Tant pis!

Letzte Woche Sommerferien! So viel wurde im Vorfeld zu diesen Ferien geschrieben. Einige Hoffnungen waberten auf Hitzewolken dahin und viele Erwartungen standen auf heissem Boden.

Sicher sind diese Sommerferien –  in den südlicheren Ländern Ferragosta genannt, weil im August stattfindend –  alljährlich mit viel Familienstress und Packmarathons verbunden, aber schlussendlich auch mit Ausgelassenheit, Sommerstimmung, Badefreuden, Meeresdüften, reiner Alpenluft, kulinarischen Leckerbissen unserer südlichen Nachbarn und ausgelassenem Beisammensitzen bis tief in warme Nächte. Die Liste der vielen schönen Möglichkeiten liesse sich endlos fortsetzen.

Genau diese Liste macht es mir jedes Jahr schwer, den Sommer in Leichtigkeit und Unbeschwertheit zu geniessen und es sind doch genau diese Eigenschaften, die wir dieser Jahreszeit so gerne zuschreiben. Meine Liste ist voll, prallvoll mit so vielem, das ich im Sommer tun möchte und meine Sommerträume lassen schon den Mai erstrahlen und die Hoffnung erblühen auf wunderbare Sommermonate.

Grosse Erwartungen und schöne Träume! Kaum ein Sommer kann sie wirklich erfüllen. Es ist wie sonst auch im Leben. Es kommt oft anders als man denkt. Plötzlich dauerregnet es einen Sommermonat lang oder zumindest immer dann, wenn man die ultimative Gartenparty geplant hat oder  – und das ist noch viel abstruser und auch seltener – es ist zu heiss, wie jetzt.
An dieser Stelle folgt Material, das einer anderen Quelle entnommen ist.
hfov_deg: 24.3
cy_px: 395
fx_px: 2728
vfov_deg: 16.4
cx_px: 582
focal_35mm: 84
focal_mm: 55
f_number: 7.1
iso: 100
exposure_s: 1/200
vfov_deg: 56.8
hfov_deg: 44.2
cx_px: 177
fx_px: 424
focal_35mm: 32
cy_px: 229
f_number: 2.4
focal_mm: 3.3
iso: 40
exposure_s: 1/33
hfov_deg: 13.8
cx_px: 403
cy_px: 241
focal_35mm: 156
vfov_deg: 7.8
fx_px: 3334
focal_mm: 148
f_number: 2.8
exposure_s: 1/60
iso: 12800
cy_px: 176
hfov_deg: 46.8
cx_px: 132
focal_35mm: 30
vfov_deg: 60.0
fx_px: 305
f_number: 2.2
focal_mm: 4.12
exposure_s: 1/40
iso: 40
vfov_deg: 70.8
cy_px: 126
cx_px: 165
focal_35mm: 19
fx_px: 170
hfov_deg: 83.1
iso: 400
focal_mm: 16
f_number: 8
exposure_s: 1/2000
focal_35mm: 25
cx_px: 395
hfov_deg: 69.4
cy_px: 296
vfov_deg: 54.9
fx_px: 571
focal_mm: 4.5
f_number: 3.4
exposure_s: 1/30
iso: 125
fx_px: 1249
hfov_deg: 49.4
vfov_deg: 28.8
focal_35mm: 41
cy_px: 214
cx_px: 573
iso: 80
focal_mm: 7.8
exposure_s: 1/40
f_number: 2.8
Wir haben uns also jahrelang einen abgejammert, dass die Sommer keine richtigen Sommer mehr sind und jetzt erleben wir eine Hitzewelle, die sich gewaschen hat und können auch damit nicht wirklich umgehen. Es ist uns einfach zu heiss und wir dürfen’s nicht mal offen sagen, weil wir den Sommermythos nicht anzutasten wagen.
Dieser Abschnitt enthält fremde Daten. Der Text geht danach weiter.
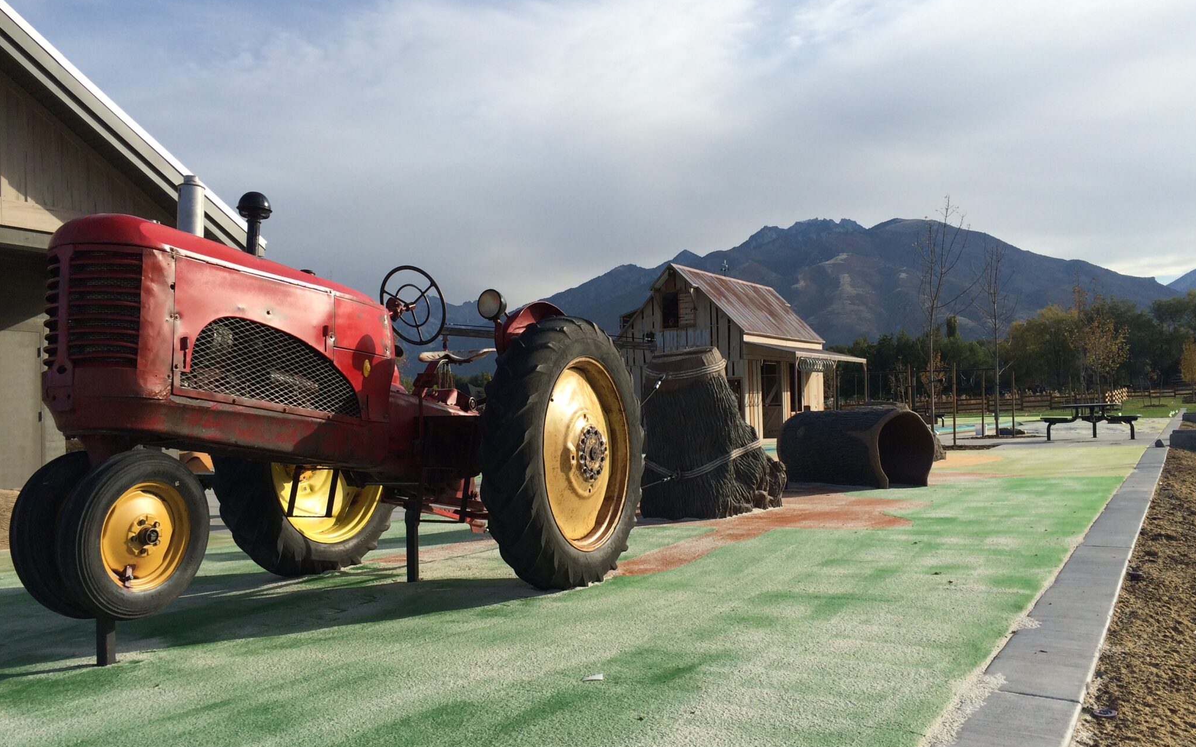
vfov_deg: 40.5
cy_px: 417
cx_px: 601
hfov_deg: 61.2
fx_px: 1010
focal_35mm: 31
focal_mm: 4.15
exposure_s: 1/2283
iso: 32
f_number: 2.2
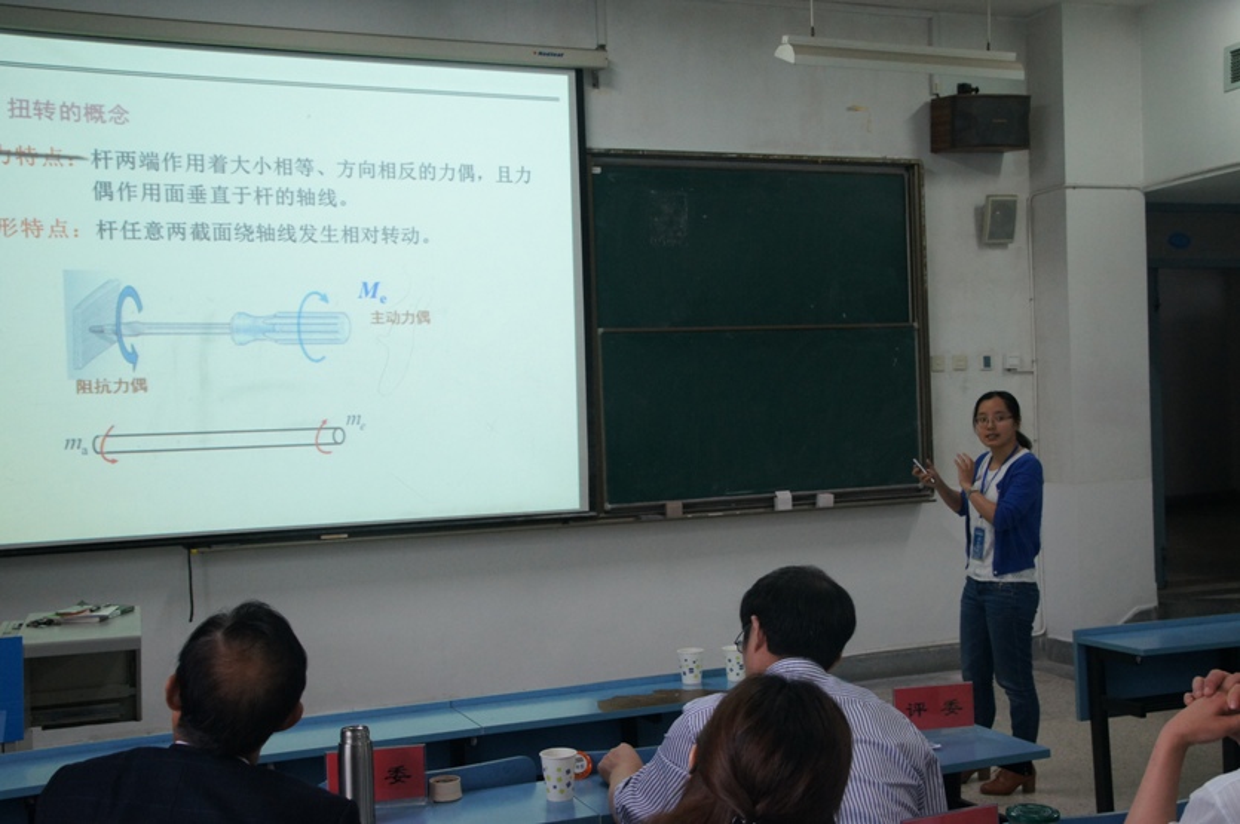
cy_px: 412
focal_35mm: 39
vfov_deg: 34.1
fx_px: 1342
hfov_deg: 49.6
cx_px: 620
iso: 1600
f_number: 6.3
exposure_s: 1/50
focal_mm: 26
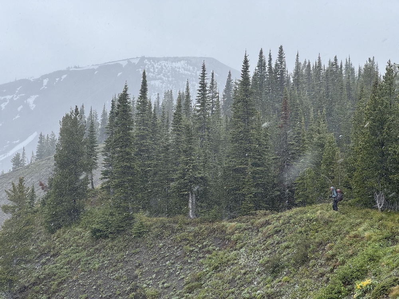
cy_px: 150
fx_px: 888
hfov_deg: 25.3
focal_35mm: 77
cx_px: 200
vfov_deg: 19.1
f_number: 2.8
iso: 25
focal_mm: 9
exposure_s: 1/449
Ich habe Nesselfieber gekriegt vor lauter schwitzen und in unserem Haus hat es plötzlich Mäuse, die Fliegenplage ist langsam, aber sicher unerträglich und auch die Wespen nerven bei jeder Mahlzeit, die wir im Freien einnehmen. Des Nachts liege ich wach und wälze mich in meinem Schweiss und schicke heimlich Stossgebete ‚gen Himmel, dass es doch endlich bald einmal so richtig regne – und zwar länger.

Und wenn ein neuer strahlender Tag sich mit traumhaft schöner Morgenröte ankündigt, kriege ich den Planungsstress, weil ich nicht weiss wie ich diesen schönen Sommertag auch optimal nutzen kann, ohne meine Arbeit zu vernachlässigen oder meine Tochter, die bei mir in den Ferien ist. Wie soll ich dem Sommer, meinen Erwartungen und meinen sonstigen Verpflichtungen gerecht werden?

Im Stillen bin ich dann manchmal froh, wenn diese vermaledeiten Sommerferien endlich vorbei sind und es kühler wird im Land. Der normale Tagesablauf ist wieder möglich und ich muss mich nicht immer fragen, ob ich den Tag auch gebührend genossen habe. Ich kann arbeiten ohne immer diesen Impuls zu verspüren, baden gehen zu müssen oder zu wollen – das kann ich übrigens kaum noch auseinander halten.

Dem Herbst muss ich keine Referenz erweisen und ich fühle mich nicht verpflichtet ihm gerecht zu werden. Der Herbst ist einfach schön und ich kann ihn geniessen. Ich freue mich darauf.

So, nun fällt es mir leichter den Sommer loszulassen. Mit leiser Melancholie lasse ich ihn ziehen und trauere damit all den verpassten Möglichkeiten dieser grossen Jahreszeit nach. Tant pis!